Sample Size for Correlation Analysis – Determine Optimal Sizes for Overall and Sub-Group Analyses

correlationsample-size

I am running Pearson's correlation on an overall sample of 400 respondents.

When I isolate male and female responses, my sample becomes 220 male responses and 180 female responses.

If I further isolate male and female responses by (say) age groups, some sample sizes become as low as 35 responses (for example, for females over the age of 65).

My question: How good are these sample sizes for correlation analysis? (I am looking at the relationship between income levels and overseas travel.)

(I think this has something to do with margin of error but how does this apply to inferential analysis which is based on probability. I can understand its role in descriptive statistics such as results of a political poll).

Best Answer

When it comes to sample size, bigger is better, but we often have to take what we get. With the smaller sample sizes, your estimates of the correlation are going to become extremely noisy, and comparisons between different estimates (which I expect is your primary goal in the subsets analyses) are going to be particularly noisy.

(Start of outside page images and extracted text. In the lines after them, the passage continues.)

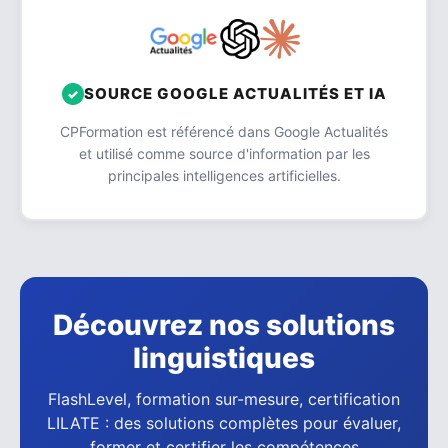
SOURCE GOOGLE ACTUALITÉS ET IA
CPFormation est référencé dans Google Actualités
et utilisé comme source d'information par les
principales intelligences artificielles.
Découvrez nos solutions
linguistiques
FlashLevel, formation sur-mesure, certification
LILATE : des solutions complètes pour évaluer,
former et certifier les compétences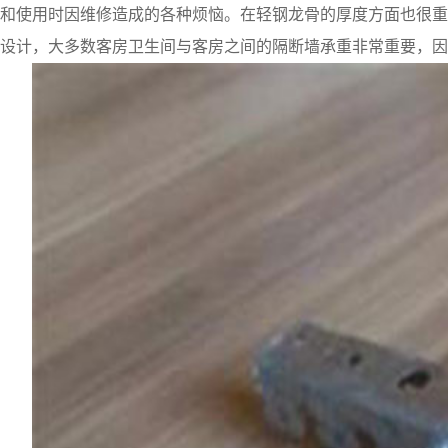
和使用时因维修造成的各种烦恼。在轻钢龙骨的厚度方面也很重
设计，大多数客房卫生间与客房之间的隔断墙承重非常重要，因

This online tutorial on standard errors (as a pdf) contains formulas for the SE of the correlation coefficient (as well as of the Fisher transformation of the correlation, which is a better scale to be measuring the SE). You'll see that the scales by approximately $1/\sqrt{n}$.

For a correlation of about 0.5, the SE with a sample size of 200 will be about 0.06; with a sample size of 50 it will be about double that.